Él, mirándole a los ojos con ternura, le contestó con una voz suave y cálida, abriendo de par en par los brazos.

¡Mírame a mí! Yo también ya no soy un chamaco; sin embargo, todavía albergo sueños. Muchos. Ellos me hacen despertarme joven cada día y aplicarme desde temprano en las actividades de mi agenda hasta que me encuentra la noche.

Cuando sea aún más viejo, mis sueños serán levantarme con trabajos de mi cama, ver un nuevo amanecer y venir a este parque a que me dé el sol, a leer, a quedarme de seguro dormido, para al despertar contemplar las estrellas.

Una voz se oyó en el fondo —apagada por el ruido estruendoso de una motocicleta que aceleraba a toda velocidad para cruzar la avenida—. Quien preguntaba tuvo que repetir su petición en voz alta.

—Carlos... Por qué no nos hablas ahora de la tristeza.

Él respondió amable diciendo.

—Hoy ya es un poco tarde... y parece que esas nubes amenazan con una lluvia tupida.

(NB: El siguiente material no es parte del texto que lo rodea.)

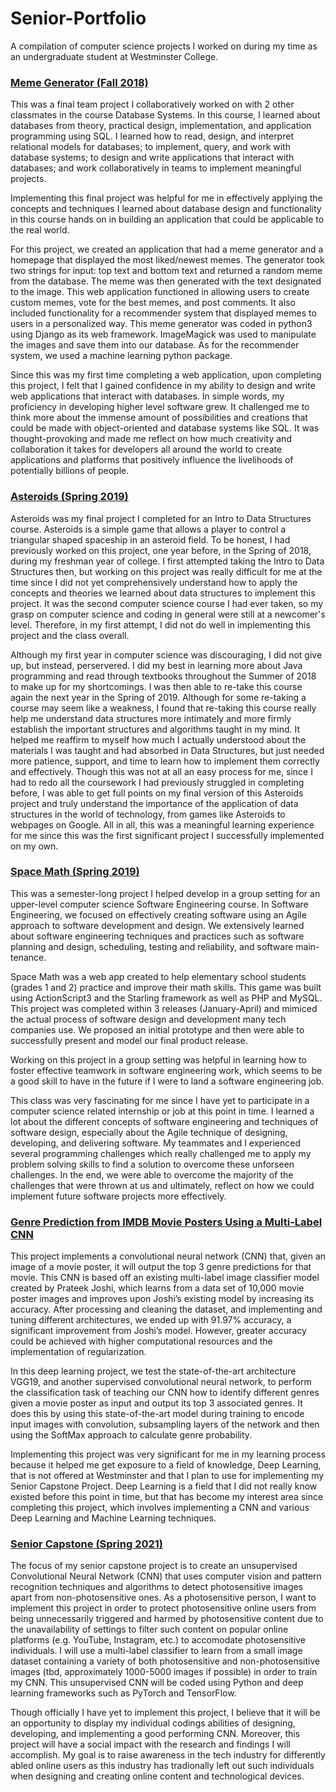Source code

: # Senior-Portfolio
A compilation of computer science projects I worked on during my time as an undergraduate student at Westminster College.

### [Meme Generator (Fall 2018)](https://github.com/tiff9099/DBProject) 
This was a final team project I collaboratively worked on with 2 other classmates in the course Database Systems. In this course, I learned about databases from theory, practical design, implementation, and application programming using SQL. I learned how to read, design, and interpret relational models for databases; to implement, query, and work with database systems; to design and write applications that interact with databases; and work collaboratively in teams to implement meaningful projects.

Implementing this final project was helpful for me in effectively applying the concepts and techniques I learned about database design and functionality in this course hands on in building an application that could be applicable to the real world. 

For this project, we created an application that had a meme generator and a homepage that displayed the most liked/newest memes. The generator took two strings for input: top text and bottom text and returned a random meme from the database. The meme was then generated with the text designated to the image. This web application functioned in allowing users to create custom memes, vote for the best memes, and post comments. It also included functionality for a recommender system that displayed memes to users in a personalized way. This meme generator was coded in python3 using Django as its web framework. ImageMagick was used to manipulate the images and save them into our database. As for the recommender system, we used a machine learning python package. 

Since this was my first time completing a web application, upon completing this project, I felt that I gained confidence in my ability to design and write web applications that interact with databases. In simple words, my proficiency in developing higher level software grew. It challenged me to think more about the immense amount of possibilities and creations that could be made with object-oriented and database systems like SQL. It was thought-provoking and made me reflect on how much creativity and collaboration it takes for developers all around the world to create applications and platforms that positively influence the livelihoods of potentially billions of people. 

### [Asteroids (Spring 2019)](https://github.com/tiff9099/Intro-to-Data-Structures/tree/master/Asteroids)
Asteroids was my final project I completed for an Intro to Data Structures course. Asteroids is a simple game that allows a player to control a triangular shaped spaceship in an asteroid field. To be honest, I had previously worked on this project, one year before, in the Spring of 2018, during my freshman year of college. I first attempted taking the Intro to Data Structures then, but working on this project was really difficult for me at the time since I did not yet comprehensively understand how to apply the concepts and theories we learned about data structures to implement this project. It was the second computer science course I had ever taken, so my grasp on computer science and coding in general were still at a newcomer's level. Therefore, in my first attempt, I did not do well in implementing this project and the class overall. 

Although my first year in computer science was discouraging, I did not give up, but instead, perservered. I did my best in learning more about Java programming and read through textbooks throughout the Summer of 2018 to make up for my shortcomings. I was then able to re-take this course again the next year in the Spring of 2019. Although for some re-taking a course may seem like a weakness, I found that re-taking this course really help me understand data structures more intimately and more firmly establish the important structures and algorithms taught in my mind. It helped me reaffirm to myself how much I actually understood about the materials I was taught and had absorbed in Data Structures, but just needed more patience, support, and time to learn how to implement them correctly and effectively. Though this was not at all an easy process for me, since I had to redo all the coursework I had previously struggled in completing before, I was able to get full points on my final version of this Asteroids project and truly understand the importance of the application of data structures in the world of technology, from games like Asteroids to webpages on Google. All in all, this was a meaningful learning experience for me since this was the first significant project I successfully implemented on my own. 

### [Space Math (Spring 2019)](https://github.com/tiff9099/1st-2nd-Grade-Math-Game)
This was a semester-long project I helped develop in a group setting for an upper-level computer science Software Engineering course. In Software Engineering, we focused on effectively creating software using an Agile approach to software development and design. We extensively learned about software engineering techniques and practices such as software planning and design, scheduling, testing and reliability, and software main-tenance. 

Space Math was a web app created to help elementary school students (grades 1 and 2) practice and improve their math skills. This game was built using ActionScript3 and the Starling framework as well as PHP and MySQL. This project was completed within 3 releases (January-April) and mimiced the actual process of software design and development many tech companies use. We proposed an initial prototype and then were able to successfully present and model our final product release. 

Working on this project in a group setting was helpful in learning how to foster effective teamwork in software engineering work, which seems to be a good skill to have in the future if I were to land a software engineering job. 

This class was very fascinating for me since I have yet to participate in a computer science related internship or job at this point in time. I learned a lot about the different concepts of software engineering and techniques of software design, especially about the Agile technique of designing, developing, and delivering software. My teammates and I experienced several programming challenges which really challenged me to apply my problem solving skills to find a solution to overcome these unforseen challenges. In the end, we were able to overcome the majority of the challenges that were thrown at us and ultimately, reflect on how we could implement future software projects more effectively. 

### [Genre Prediction from IMDB Movie Posters Using a Multi-Label CNN](https://colab.research.google.com/drive/17N2fQnXBbRnFydgC6Gu88RxlXX3QsddZ?usp=sharing)
This project implements a convolutional neural network (CNN) that, given an image of a movie poster, it will output the top 3 genre predictions for that movie. This CNN is based off an existing multi-label image classifier model created by Prateek Joshi, which learns from a data set of 10,000 movie poster images and improves upon Joshi’s existing model by increasing its accuracy. After processing and cleaning the dataset, and implementing and tuning different architectures, we ended up with 91.97% accuracy, a significant improvement from Joshi’s model. However, greater accuracy could be achieved with higher computational resources and the implementation of regularization. 

In this deep learning project, we test the state-of-the-art architecture VGG19, and another supervised convolutional neural network, to perform the classification task of teaching our CNN how to identify different genres given a movie poster as input and output its top 3 associated genres. It does this by using this state-of-the-art model during training to encode input images with convolution, subsampling layers of the network and then using the SoftMax approach to calculate genre probability.  

Implementing this project was very significant for me in my learning process because it helped me get exposure to a field of knowledge, Deep Learning, that is not offered at Westminster and that I plan to use for implementing my Senior Capstone Project. Deep Learning is a field that I did not really know existed before this point in time, but that has become my interest area since completing this project, which involves implementing a CNN and various Deep Learning and Machine Learning techniques. 

### [Senior Capstone (Spring 2021)](https://colab.research.google.com/drive/13wdpMhF30MCD5fsvj3MXiKdINBrQC55x#scrollTo=YJ4RROkWvH49)
The focus of my senior capstone project is to create an unsupervised Convolutional Neural Network (CNN) that uses computer vision and pattern recognition techniques and algorithms to detect photosensitive images apart from non-photosensitive ones. As a photosensitive person, I want to implement this project in order to protect photosensitive online users from being unnecessarily triggered and harmed by photosensitive content due to the unavailability of settings to filter such content on popular online platforms (e.g. YouTube, Instagram, etc.) to accomodate photosensitive individuals. I will use a multi-label classifier to learn from a small image dataset containing a variety of both photosensitive and non-photosensitive images (tbd, approximately 1000-5000 images if possible) in order to train my CNN. This unsupervised CNN will be coded using Python and deep learning frameworks such as PyTorch and TensorFlow. 

Though officially I have yet to implement this project, I believe that it will be an opportunity to display my individual codings abilities of designing, developing, and implementing a good performing CNN. Moreover, this project will have a social impact with the research and findings I will accomplish. My goal is to raise awareness in the tech industry for differently abled online users as this industry has tradionally left out such individuals when designing and creating online content and technological devices. 





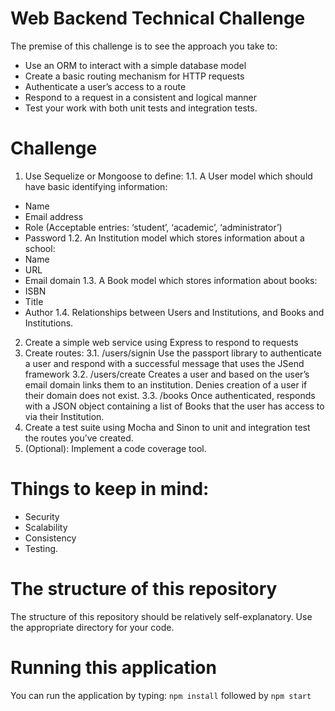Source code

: # Web Backend Technical Challenge
The premise of this challenge is to see the approach you take to:
- Use an ORM to interact with a simple database model
- Create a basic routing mechanism for HTTP requests
- Authenticate a user’s access to a route
- Respond to a request in a consistent and logical manner
- Test your work with both unit tests and integration tests.

# Challenge
1. Use Sequelize or Mongoose to define:
  1.1. A User model which should have basic identifying information:
  - Name
  - Email address
  - Role (Acceptable entries: ‘student’, ‘academic’, ‘administrator’)
  - Password
  1.2. An Institution model which stores information about a school:
  - Name
  - URL
  - Email domain
  1.3. A Book model which stores information about books:
  - ISBN
  - Title
  - Author
  1.4. Relationships between Users and Institutions, and Books and Institutions.
2. Create a simple web service using Express to respond to requests
3. Create routes:
  3.1. /users/signin Use the passport library to authenticate a user and respond with a successful message that uses the JSend framework
  3.2. /users/create Creates a user and based on the user’s email domain links them to an institution. Denies creation of a user if their domain does not exist.
  3.3. /books Once authenticated, responds with a JSON object containing a list of Books that the user has access to via their Institution. 
4. Create a test suite using Mocha and Sinon to unit and integration test the routes you’ve created.
5. (Optional): Implement a code coverage tool.

# Things to keep in mind:
- Security
- Scalability
- Consistency
- Testing.

# The structure of this repository
The structure of this repository should be relatively self-explanatory. 
Use the appropriate directory for your code.

# Running this application
You can run the application by typing:
`npm install` followed by `npm start` 
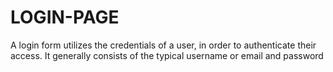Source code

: # LOGIN-PAGE
A login form utilizes the credentials of a user, in order to authenticate their access. It generally consists of the typical username or email and password
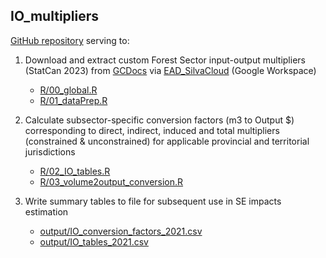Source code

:## IO\_multipliers

[GitHub repository](https://github.com/CFS-EAD/IO_multipliers) serving
to:

1.  Download and extract custom Forest Sector input-output multipliers
    (StatCan 2023) from
    [GCDocs](https://gcdocs.gc.ca/nrcan-rncan/llisapi.dll?func=ll&objId=87876987&objAction=browse&viewType=1#)
    via
    [EAD\_SilvaCloud](https://drive.google.com/drive/folders/0AD8y6eREp30cUk9PVA)
    (Google Workspace)

    -   [R/00\_global.R](https://github.com/CFS-EAD/IO_multipliers/blob/main/R/00_global.R)
    -   [R/01\_dataPrep.R](https://github.com/CFS-EAD/IO_multipliers/blob/main/R/01_dataPrep.R)

2.  Calculate subsector-specific conversion factors (m3 to Output $)
    corresponding to direct, indirect, induced and total multipliers
    (constrained & unconstrained) for applicable provincial and
    territorial jurisdictions

    -   [R/02\_IO\_tables.R](https://github.com/CFS-EAD/IO_multipliers/blob/main/R/02_IO_tables.R)
    -   [R/03\_volume2output\_conversion.R](https://github.com/CFS-EAD/IO_multipliers/blob/main/R/03_volume2output_conversion.R)

3.  Write summary tables to file for subsequent use in SE impacts
    estimation

    -   [output/IO\_conversion\_factors\_2021.csv](https://github.com/CFS-EAD/IO_multipliers/blob/main/output/IO_conversion_factors_2021.csv)
    -   [output/IO\_tables\_2021.csv](https://github.com/CFS-EAD/IO_multipliers/blob/main/output/IO_tables_2021.csv)
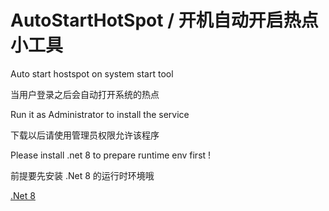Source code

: # AutoStartHotSpot / 开机自动开启热点小工具

Auto start hostspot on system start tool

当用户登录之后会自动打开系统的热点

Run it as Administrator to install the service

下载以后请使用管理员权限允许该程序

Please install .net 8 to prepare runtime env first !

前提要先安装 .Net 8 的运行时环境哦

[.Net 8](https://dotnet.microsoft.com/en-us/download/dotnet/8.0)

Apuntó a un grupo de cúmulos profundamente grises que se aglomeraban rápidamente por encima de los rascacielos aledaños a la esquina de ese parque —que, aunque para tal temporada del año no era lo habitual; para Boston, la que en particular tenía fama de que el clima cambiaba repentinamente en cinco minutos; no era raro que de improviso cayera una tormenta.

Luego dijo en un tono un tanto cuanto melancólico.

—Además, el tema de la tristeza requiere su tiempo. ¿Les parece que en otra ocasión platiquemos con calma sobre ella?

Ya se había hecho tarde. La luz de los anuncios de los espectaculares cercanos a la esquina del parque donde se reunían ya se colaba entre las ramas de los árboles y la noche comenzaba a moverse con el bullicio diferente de transeúntes que se apresuraban en llegar a sus hogares, antes de que se desatara la tormenta; en esa gran y cosmopolita ciudad que tenía el ritmo de quienes nunca duermen.